Sobald die Positionen von 100.000en von Teilzeichenfolgen in der geänderten Zeichenfolge (der letzten Spalte der BTW-Matrix) gefunden wurden, können diese Koordinaten schließlich in die ursprünglichen Positionen umgewandelt werden, wodurch Laufzeit gespart wird, indem die Kosten der Transformation über die vielen vielen Lesevorgänge hinweg amortisiert werden .

Das BWT hat einen sehr starken Einfluss auf Short-String-Matching-Algorithmen, und fast alle am schnellsten gelesenen Mapper basieren derzeit auf der Burrows-Wheeler-Transformation.

Grundlegende Vorverarbeitung

Dies ist eine Verarbeitungsvariante, die von theoretischem Interesse ist, aber in der Bioinformatik relativ wenig praktische Anwendung gefunden hat. Es basiert auf dem Z-Vektor, der an jeder Position i die Länge des längsten Präfixes einer Zeichenkette enthält, die auch mit der Teilzeichenkette beginnend bei i übereinstimmt. Dies ermöglicht die Berechnung der L- und R-(Links- und Rechts-)Vektoren, die das Ende der längsten doppelten Teilzeichenfolgen bezeichnen, die die aktuelle Position i enthalten.

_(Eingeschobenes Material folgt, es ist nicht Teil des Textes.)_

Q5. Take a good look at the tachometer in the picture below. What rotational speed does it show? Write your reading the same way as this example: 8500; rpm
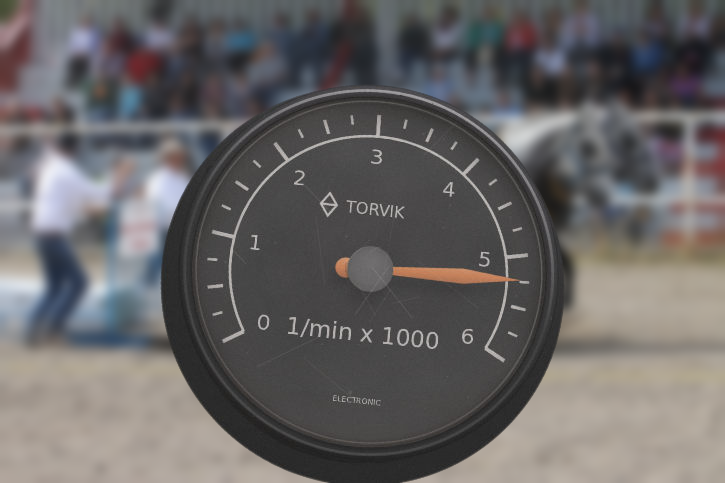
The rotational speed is 5250; rpm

Geschulter String-Matching

Der Z-Algorithmus ermöglicht eine einfache Berechnung sowohl des Boyer-Moore- als auch des Knuth-Morris-Pratt-Algorithmus für den String-Matching in linearer Zeit. Diese Algorithmen verwenden Informationen, die bei jedem Vergleich beim Abgleichen von Strings gesammelt werden, um den String-Match zu verbessern Auf). Der naive Algorithmus ist folgender: Er vergleicht seine Zeichenfolge der Länge m Zeichen für Zeichen mit der Sequenz. Nach dem Vergleich der gesamten Zeichenfolge wird bei Nichtübereinstimmungen zum nächsten Index verschoben und es erneut versucht. Dies ist in ( O(m ∗ n) ) Zeit abgeschlossen.
Eine Verbesserung dieses Algorithmus besteht darin, den aktuellen Vergleich abzubrechen, wenn eine Nichtübereinstimmung gefunden wird. Dies ist jedoch immer noch in ( O(m ∗ n) ) Zeit abgeschlossen, wenn der String, den wir vergleichen, mit der gesamten Sequenz übereinstimmt.

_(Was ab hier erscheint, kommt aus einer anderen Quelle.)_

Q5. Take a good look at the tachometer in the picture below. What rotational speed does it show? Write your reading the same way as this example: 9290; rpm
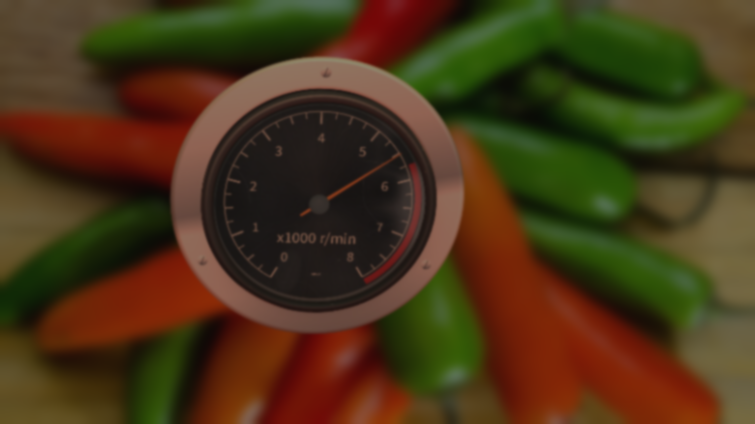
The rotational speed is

Die wichtigste Erkenntnis ergibt sich aus dem Lernen aus der internen Redundanz in der zu vergleichenden Zeichenfolge und deren Verwendung, um größere Verschiebungen in der Zielsequenz nach unten vorzunehmen. Bei einem Fehler können alle Basen des aktuellen Vergleichs verwendet werden, um den betrachteten Frame für den nächsten Vergleich weiter nach unten zu verschieben. Wie unten zu sehen ist, reduziert dies die Anzahl der erforderlichen Vergleiche erheblich und verringert die Laufzeit auf ( O(n) ).


Schau das Video: strings, operations and string matching algorithm. (Kann 2022).